Only a couple of weeks ago I passed a young man sitting in a shop doorway. He had a sign in front of him, written on a piece of cardboard, asking for spare change. He was sitting cross-legged on a small blanket. Being in a hurry, I passed by, noticing that he had his gaze firmly fixed in his feet, or perhaps the ground in front of him.
As I walked further down the street, not more than twenty or thirty metres, it was like that last image had caught me like a bungee rope. I had very little money on me, but as I got closer to the street corner, the bungee rope reached its longest point and I stopped. A battle raged inside me, one side looking a the 85 cents in my hand and saying that giving a paltry amount as this would be a bit cheap and insulting, and the other saying that it would be better than giving nothing.
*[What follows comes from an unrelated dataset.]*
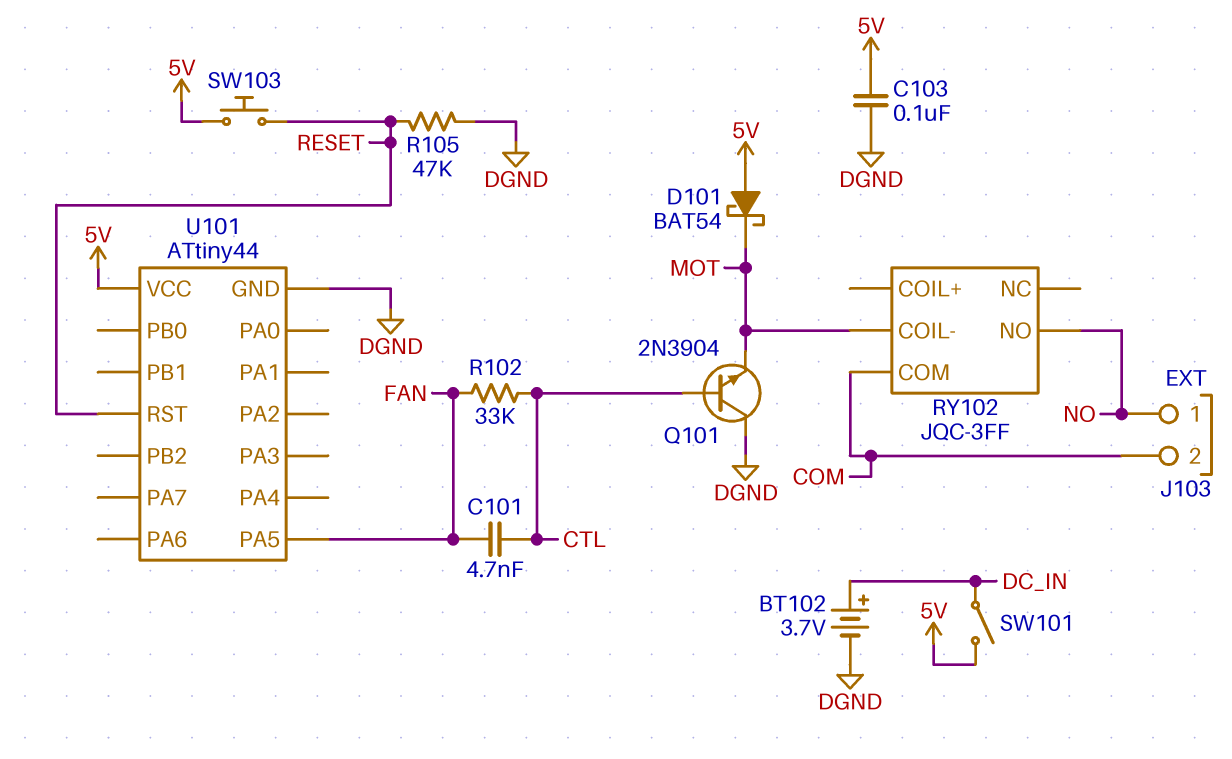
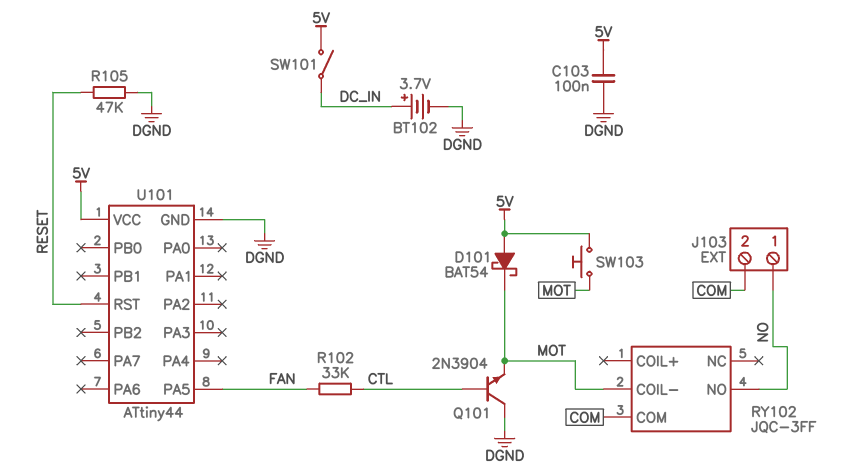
C101: 4.7nF (CTL, FAN) -> none
SW103: button (5V, RESET) -> button (5V, MOT)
What really drew me back was the image of someone who could not look at the world, along with the fact that my 85 cents was better in his pocket than mine. It might be the difference between eating something or going hungry. I placed my money at his feet, but that was not enough. Just to throw money at someone does not acknowledge their existence as a person, it merely acknowledges a ‘problem’.
So, in addition to giving my fairly inadequate contribution, I said hello and got him to look me in the eye to make sure that he knew I was seeing him as a person, and not just a faceless member of the homeless. The more I thought about this, the more I believe this was far more important than the money I gave. He had been sitting on the ground unable to look people in the eye, probably somewhat ashamed of his predicament, while the world walked by. Mostly ignoring him or wishing he didn’t exist to jog their conscience.
As my wife says (she’s quite wise you know), some people are damaged, and it is the responsibility of society to look after such people. They may have mental problems, be traumatised, or in some way be unable to fit into the society the majority of us have created. And because we have created this society we have a responsibility to care for those we have left behind.
Such people are not, as some would like to day, a drain on society. They should not be ignored or hidden away as some would like, often municipal councils who see than as a blight on their vision of what their locality should look like. This is simply ignoring reality and hoping it will go away. It is a harsh view that does no justice to us as human beings. The idea that we apply a ‘survival of the fittest’ ethos in this case is a flawed and ultimately flexible idea that civilized societies should see for what it is – the arrogance of those privileged and well-off who have defined what the ‘fittest’ should be.
Now, I’m not talking about those who are commonly referred to as ‘dole-bludgers’. I’m talking about those who find themselves out on the street unable to find a home. I would be happy to pay an extra cent or two in the dollar tax to help homeless people. What is that to me? A few beers each week? It could kick in above a certain income threshold. This obsession with reducing tax ignores what it can be used for to benefit our society as a whole, and relies on the ‘market’ to decide where money goes. Well the ‘market’ would like the problem of homelessness to disappear and appears to view it as an inconvenience. It appears unable or unwilling to help solve the problem, suggesting it is a problem for government. Hence the need to use tax revenues.